In America, working is everything. When you meet someone new, one of the first questions asked is, “what do you do?” It’s then funny that as we work, we’re always looking forward to our next break or vacation. We often fantasize about wanting a big adventure or relaxing getaway.
However, according to USA Today, the United States is the only developed country in the world without a single legally required paid vacation day or holiday. By law, every country in the European Union has at least four work weeks of paid vacation.
Those of us who work a part-time or full-time job value our vacation time greatly. This is not only because of how little time we get, but also because of how difficult it is to coordinate a vacation. When we think of the word “vacation,” we often pair it with the idea of a European tour or tropical getaway and always costing a lot of money. The thought of the steps it takes to go on a vacation often deters us or makes us want a vacation from our vacation.
As kids, we’re forced to take a vacation. Schools give students summers off, allowing them to take a much-needed break from working six hours a day, five days a week. I loved my summer breaks as a student. Since my parents are teachers, they also had summers off, allowing the time for family vacations.
We road tripped often, visiting family across the country, stopping at landmarks, and developing a closer family bond. I am so grateful for the vacations and time spent all together–it made me fond of traveling and open and respectful of all walks of life.

_Material provided_

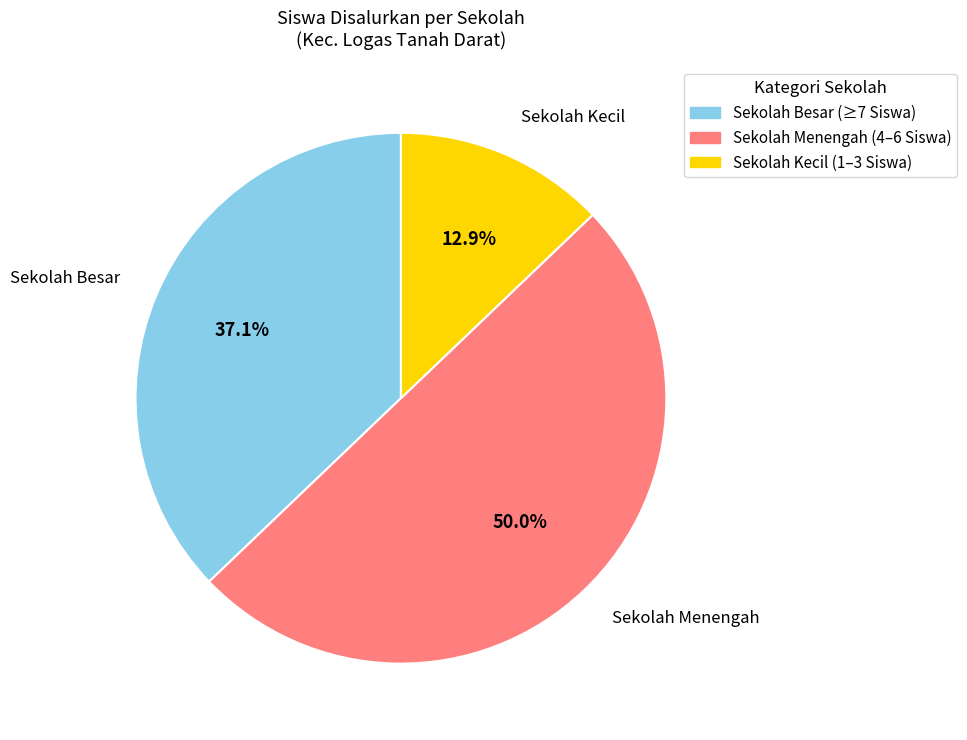

Does any single category account for the majority?

No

_Problem details_
Transcribe the stretch of the essay on American vacation time from "We road tripped" through "walks of life.".

_Solution for this problem_
We road tripped often, visiting family across the country, stopping at landmarks, and developing a closer family bond. I am so grateful for the vacations and time spent all together–it made me fond of traveling and open and respectful of all walks of life.